It is time to reflect on our New Years resolutions

As January comes to a close, it is an important time to reflect on the resolutions many of us set earlier in the month to evaluate how well we have done in achieving these resolutions. Or for those of us who didn’t set resolutions, it is never too late to set intentions for ourselves. Setting a resolution has been challenging for me as there are many things I hope to accomplish in 2021. Among the things I hope to accomplish, my primary focus and concern surround the ways in which I can help support the community of San Diego and the planet towards a greener future. Tackling the problem of climate change feels like an overwhelming and unachievable goal for me as a 20-year-old college student, and many times I find myself feeling overwhelmed with all the things I could be doing better to help our planet. 

New York Times journalists Claire O’Neill and John Schwartz recently published a helpful article compiling a list of their readers’ New Year’s resolutions. This list serves as an inspiration of resolutions individuals can set that center around helping the planet.

Some inspiration as to how one can set resolutions for the planet

The five suggestions the New York Times provided were to: “Get involved in your community, travel differently (or just less), electrify, put your money where your mouth is, [and do] little things at home” (O’Neill and Schwartz). The New York Times gave examples of ways to do each of these five suggestions.

Community Involvement can take many different Forms

Getting involved in one’s community has taken an unusual shape this year, and as the pandemic continues into 2021, community involvement requires creative solutions that allow us to give back and stay proactive within our community whilst following pandemic guidelines. Some suggestions from NY Times readers were to: write legislators, pursue careers in sustainability, spread awareness, educate, and advocate for the planet. Joining or donating to local nonprofits such as the Center for Community Energy is a great way to support the San Diego community towards a greener 2021 and future.  

Making sustainable transportation decisions will minimize our pollution

Traveling took a very different image last year as many of us stayed sheltered in place for the majority of 2020. This decrease in travel resulted in fewer emissions from planes, boats, cars, and other polluting vehicles that many of us use to travel. A way for us all to reduce our carbon footprint is to reflect on the amount we travel and the modes of transportation we use to travel. Traveling less and choosing greener transportation options such as riding bikes or electric cars is a great way for individuals to minimize their carbon footprint.
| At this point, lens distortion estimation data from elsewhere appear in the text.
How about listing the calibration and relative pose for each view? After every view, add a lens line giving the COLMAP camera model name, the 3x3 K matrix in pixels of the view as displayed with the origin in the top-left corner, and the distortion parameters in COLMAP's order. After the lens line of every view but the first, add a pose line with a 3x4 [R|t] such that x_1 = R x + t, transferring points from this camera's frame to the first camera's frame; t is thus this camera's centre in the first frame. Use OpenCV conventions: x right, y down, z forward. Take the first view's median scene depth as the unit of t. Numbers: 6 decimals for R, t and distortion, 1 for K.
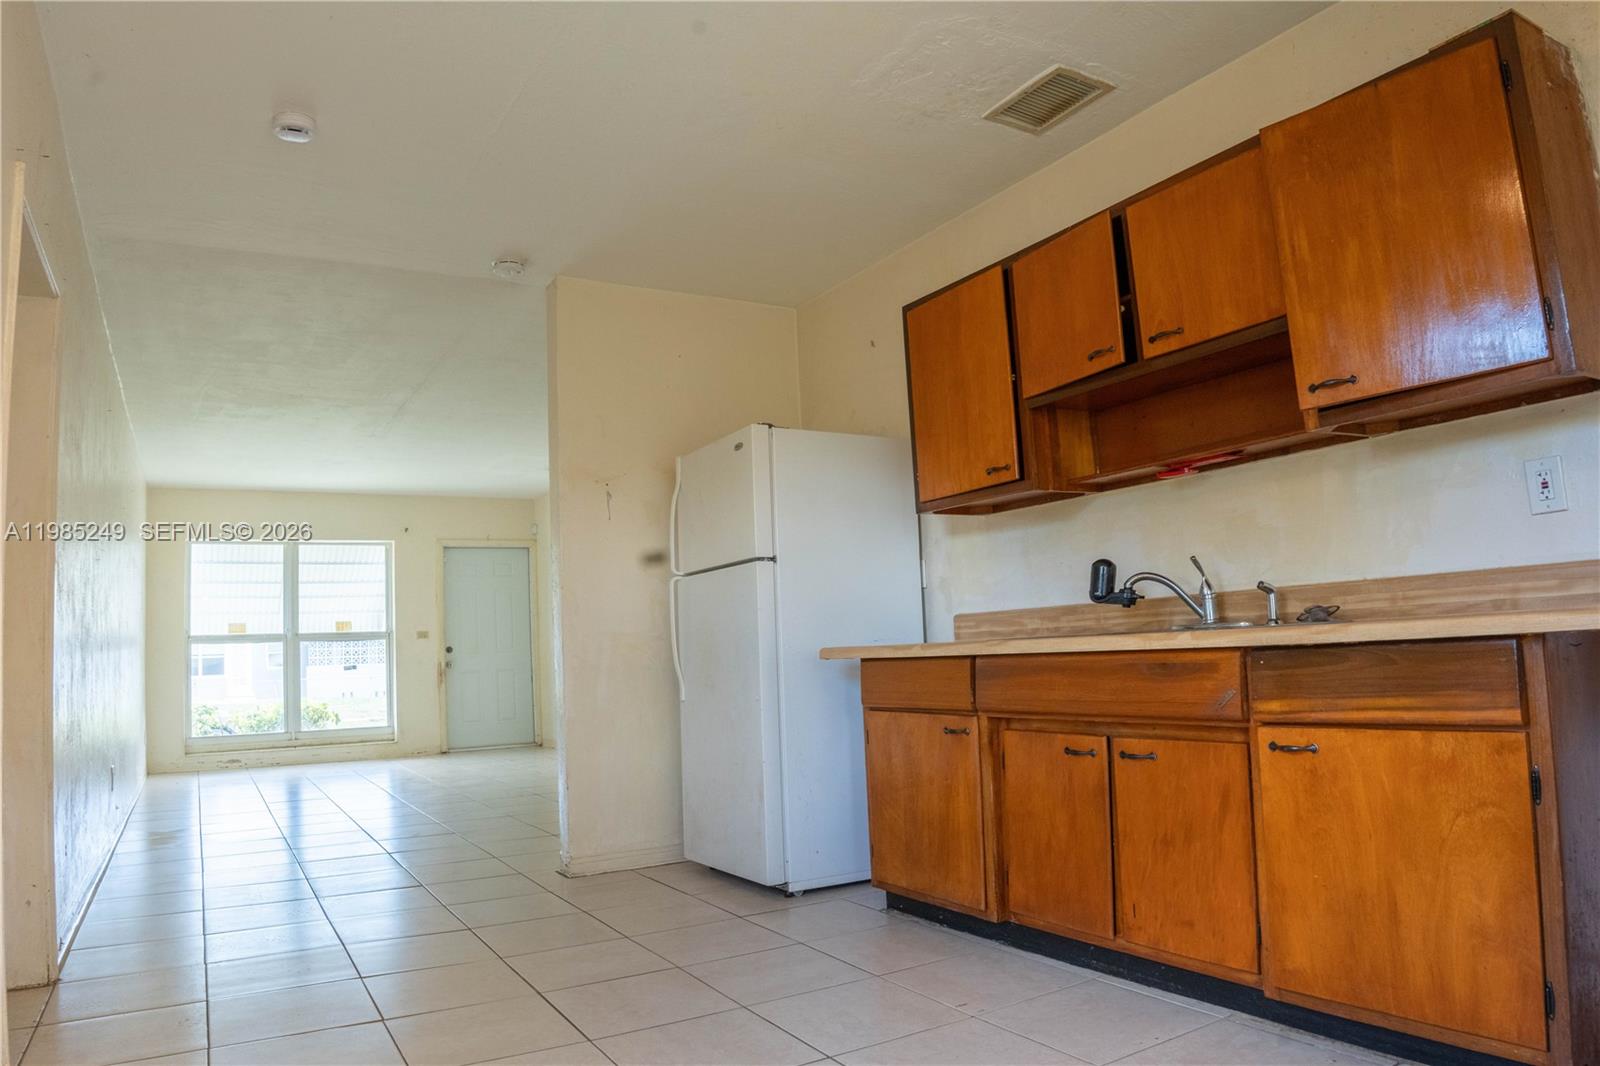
lens RADIAL K [[1053.3, 0, 800.0], [0, 1053.3, 533.0], [0, 0, 1]] dist [-0.139476, 0.054095]
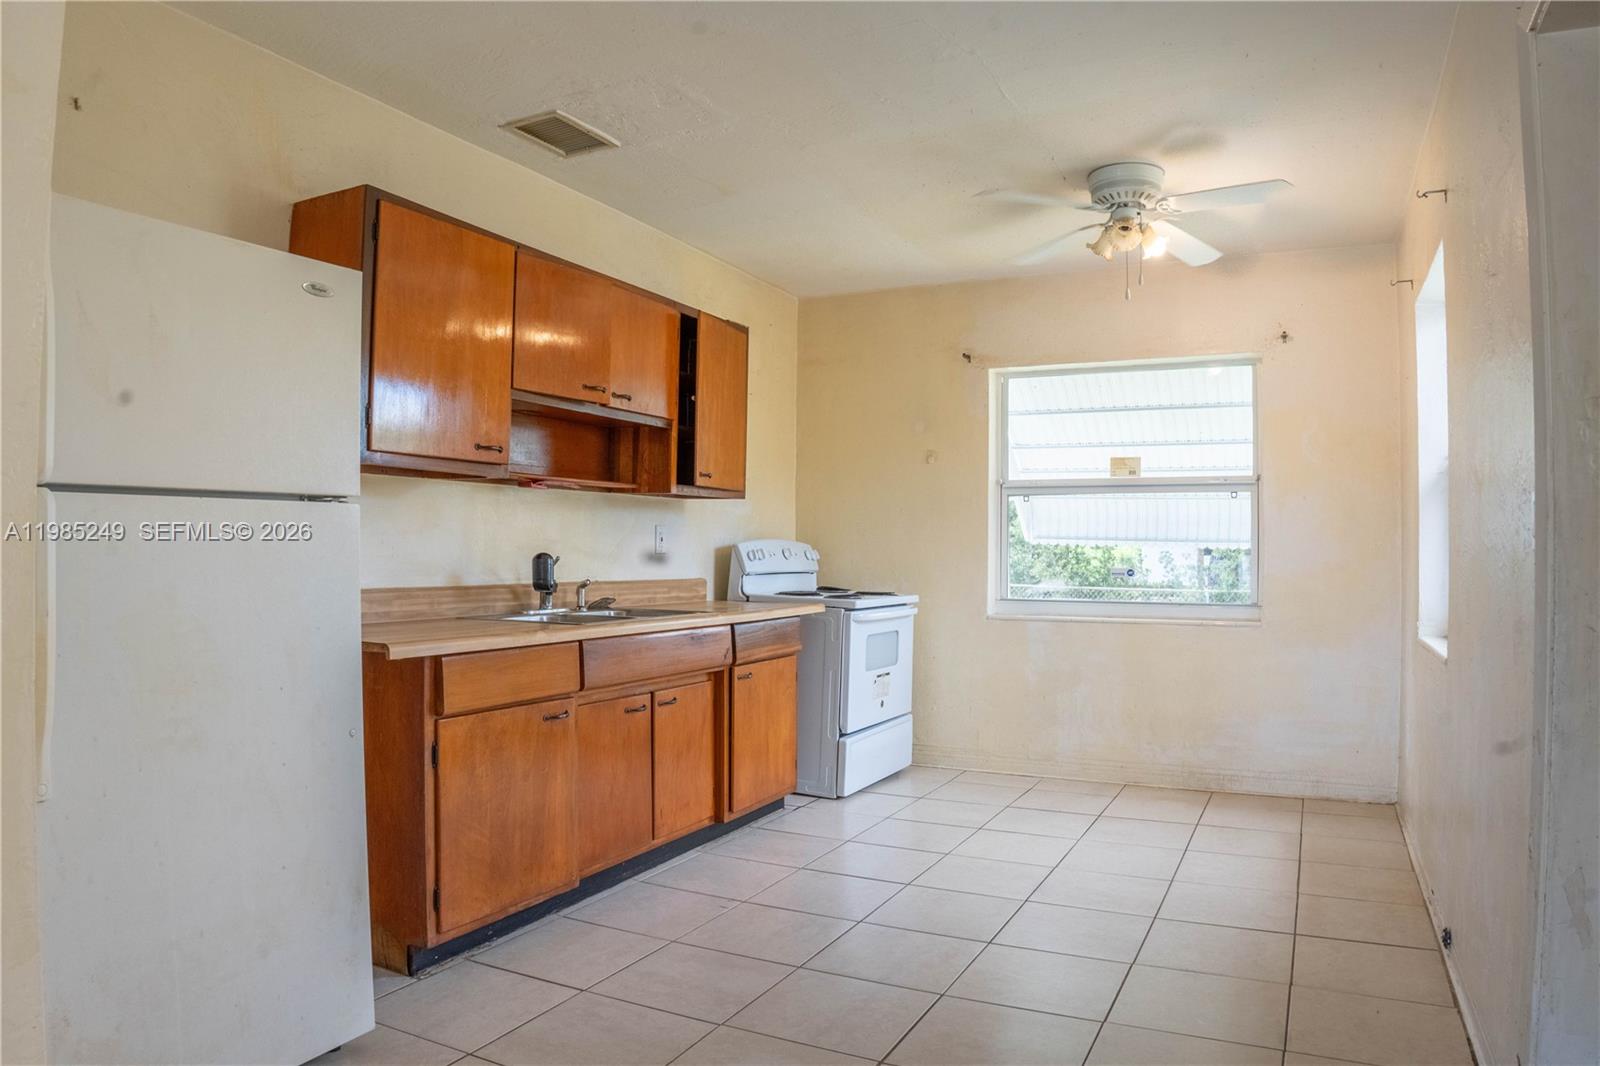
lens RADIAL K [[1053.3, 0, 800.0], [0, 1053.3, 533.0], [0, 0, 1]] dist [-0.139476, 0.054095]
pose [[-0.544545, 0.060908, 0.836517, -1.006313], [-0.068602, 0.990784, -0.116798, 0.144562], [-0.835921, -0.120988, -0.535348, 1.674642]]
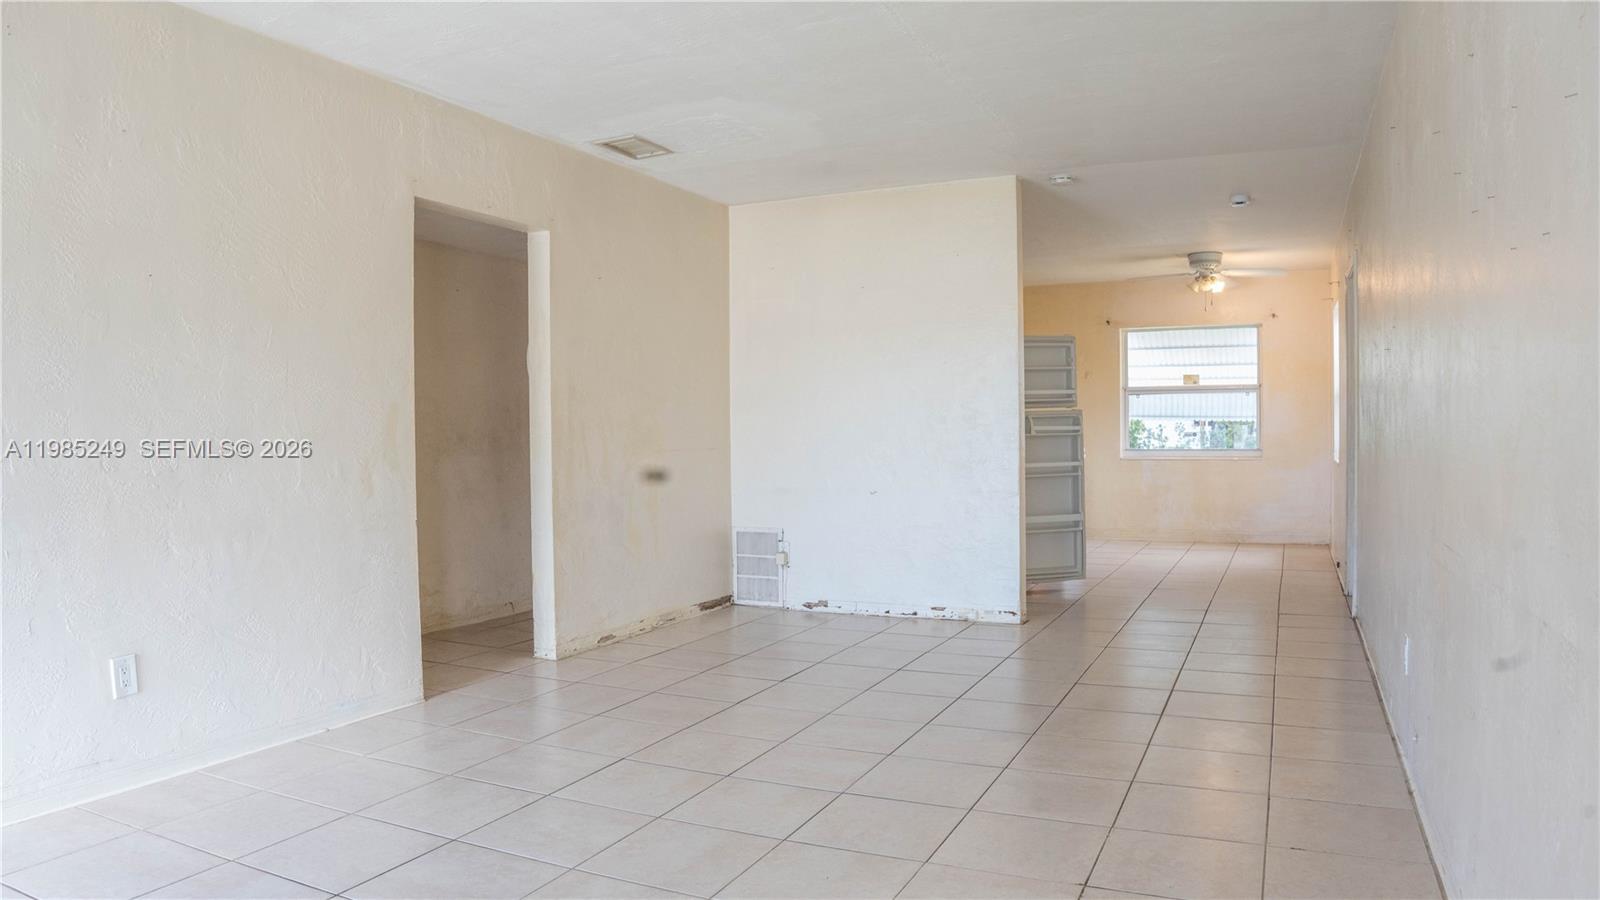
lens RADIAL K [[1053.6, 0, 800.0], [0, 1053.6, 450.0], [0, 0, 1]] dist [-0.149148, 0.052506]
pose [[-0.556050, 0.040243, 0.830174, -2.075414], [-0.050405, 0.995356, -0.082012, 0.396550], [-0.829619, -0.087448, -0.551440, 3.445002]]
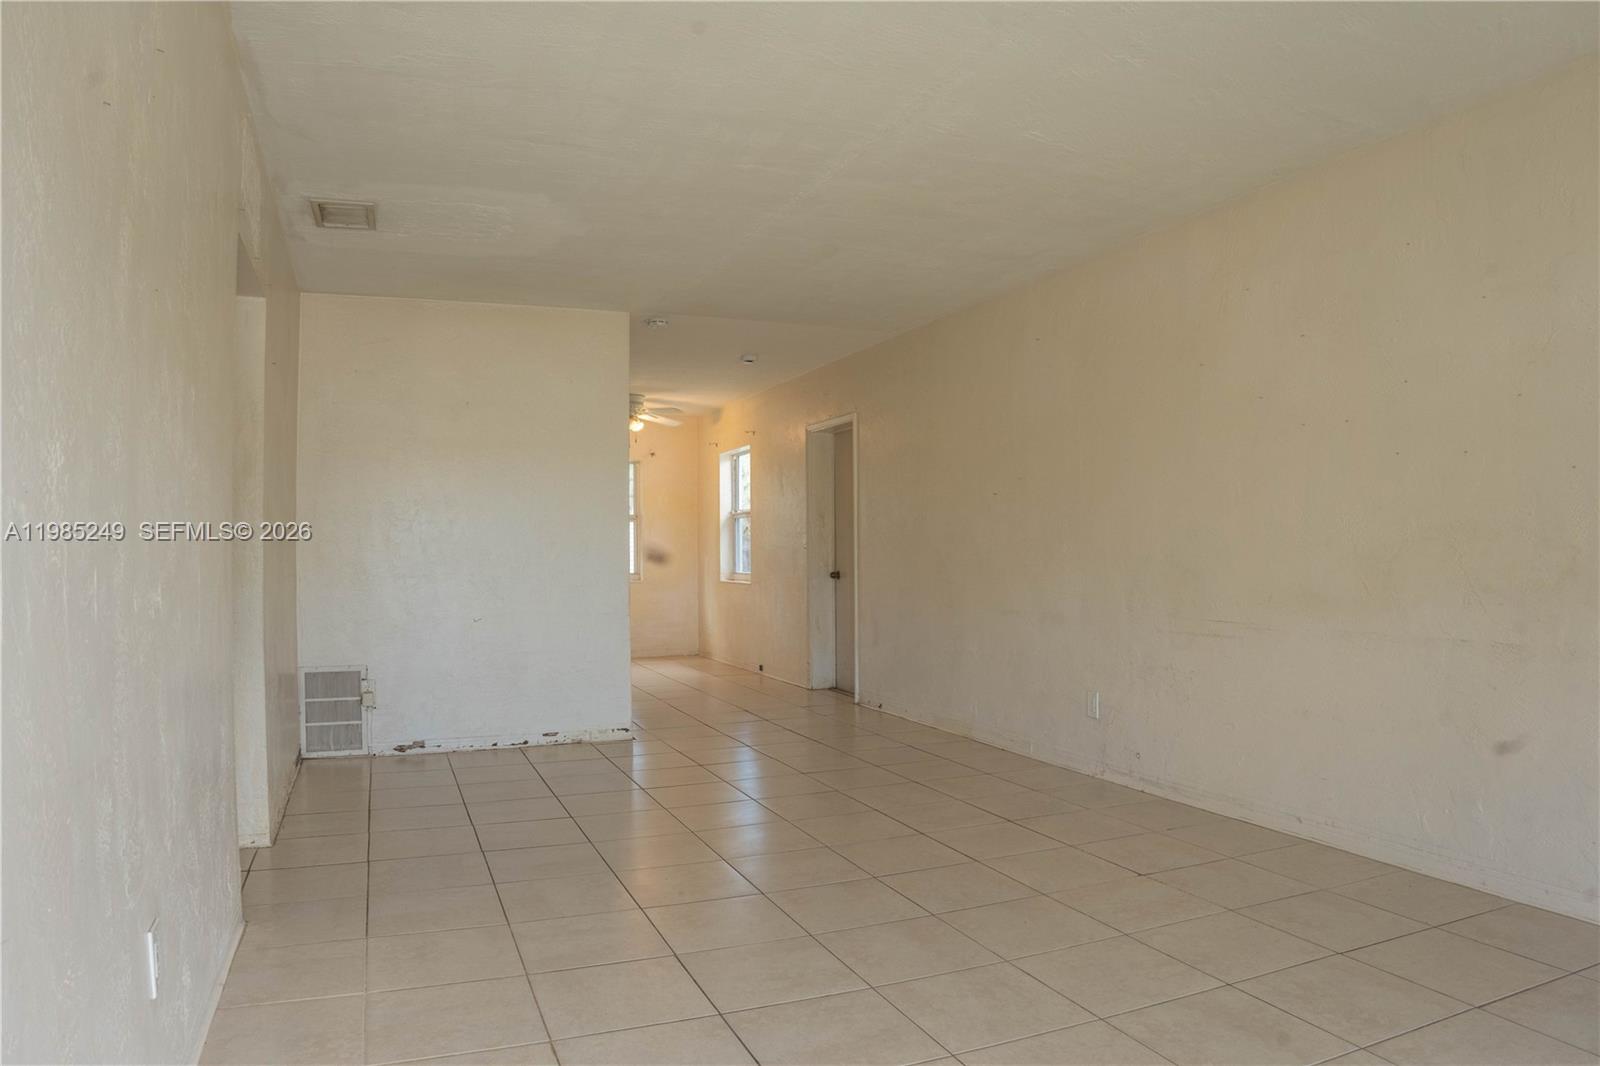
lens RADIAL K [[1053.3, 0, 800.0], [0, 1053.3, 533.0], [0, 0, 1]] dist [-0.139476, 0.054095]
pose [[-0.987721, 0.060440, 0.144063, -1.162161], [0.041751, 0.990715, -0.129386, 0.422120], [-0.150545, -0.121782, -0.981074, 4.120619]]
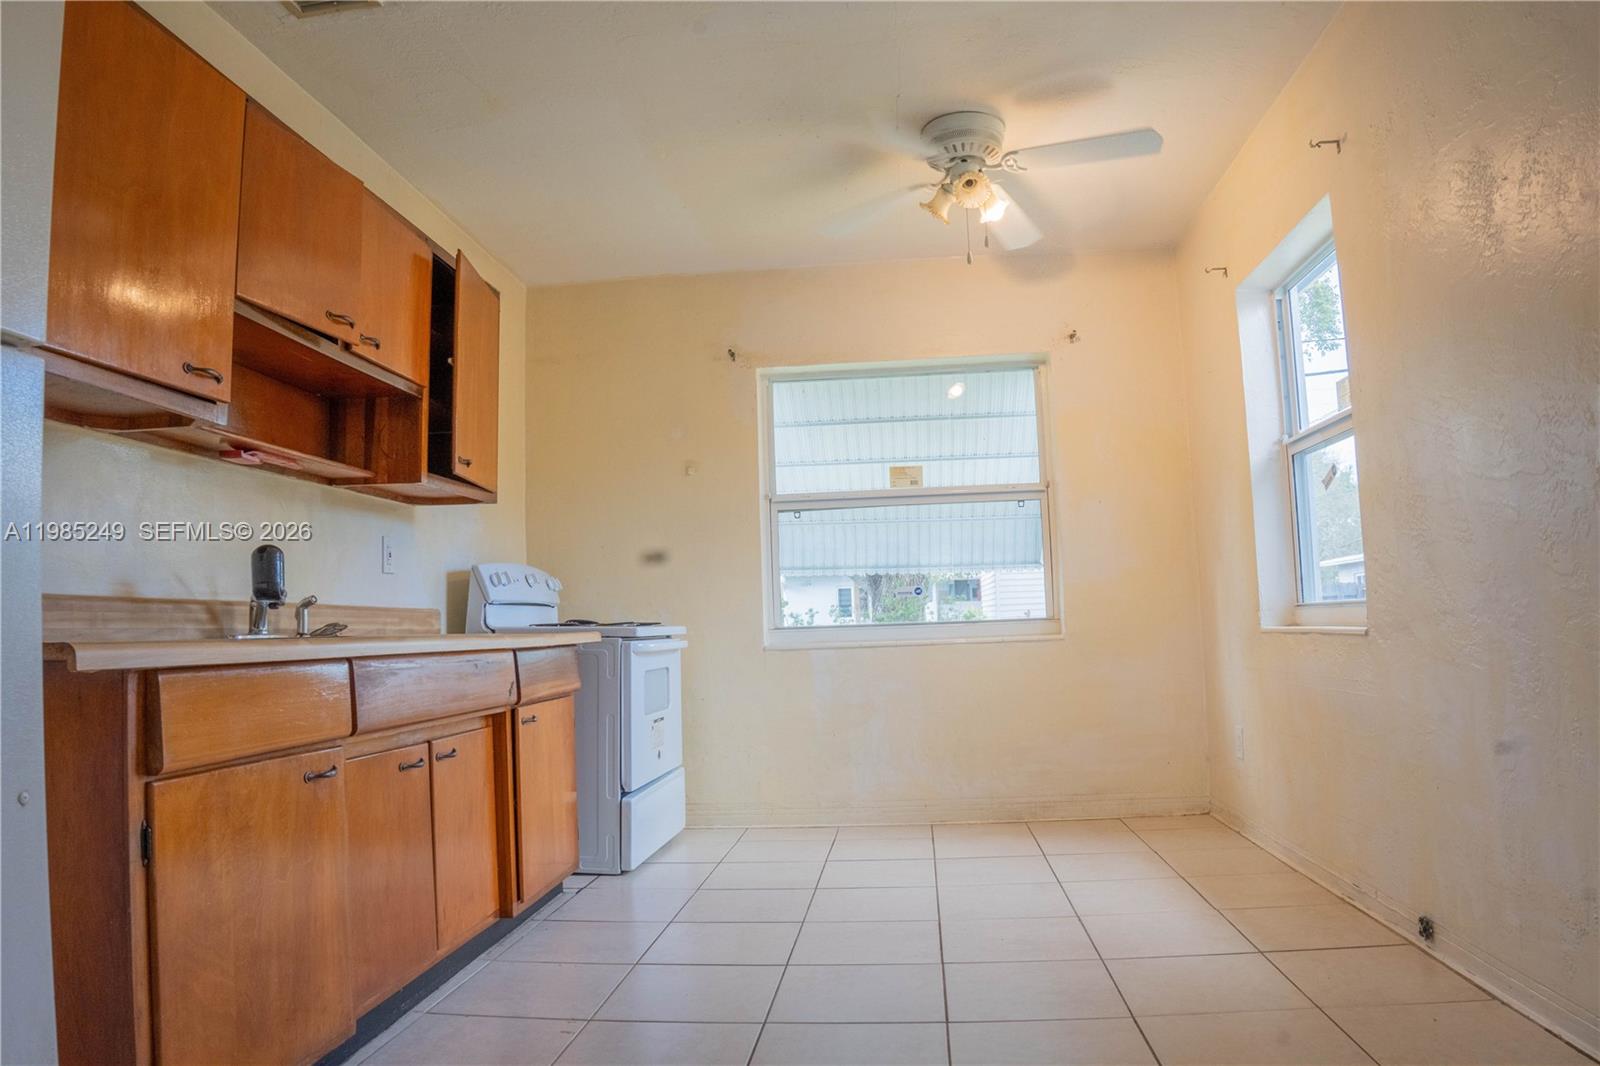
lens RADIAL K [[1053.3, 0, 800.0], [0, 1053.3, 533.0], [0, 0, 1]] dist [-0.139476, 0.054095]
pose [[-0.801708, 0.129897, 0.583431, -0.589661], [0.012115, 0.979431, -0.201417, 0.214704], [-0.597594, -0.154410, -0.786791, 1.656557]]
There are many ways we can electrify our homes

Electrification plays an important role in leading our community towards the goal of decarbonization. At the homeowner level, the New York Times gave suggestions as to how to electrify one’s home through heating with efficient electric pumps, switching to induction cooktops, and driving electric cars. Electrification of one’s home is a great first step towards reducing your carbon footprint, but it is also important to be educated on where you are getting your home energy from, and whether the grid is supplying energy with sustainable sources or not. Having your own energy source through solar panels or other renewable sources is a great way to ensure that you are using green energy, but this is not an accessible option for many, which is why we must advocate for renewable grid energy sources. The Center for Community Energy is hosting a V2G webinar on February 12th which is a great opportunity to learn more about how electric cars can be used to give power back to the grid at night and function as a potential solution to the duck curve.

Withdraw Investments in fossil fuels and reinvest into sustainable sectors

The New York Times also emphasized the importance of putting “your money where your mouth is” byinvesting in companies that emphasize sustainability and shopping from stores with environmental values. The article calls us to reflect on our spending to make sure we “don’t reward companies that contribute to global warming” (O’Neill and Schwartz).

Individual choices can have large impacts, create sustainable consumption habits in 2021

The last recommendation the New York Times gave was to do “little things at home”. Easy ways to make small changes at home can be done by minimizing one’s red meat consumption, finding ways to reuse materials, and sustainably get rid of products through compost, recycling, or donation. In short, being a conscious consumer and critically thinking about how one’s actions affect the planet is an important first step towards leading a more sustainable life.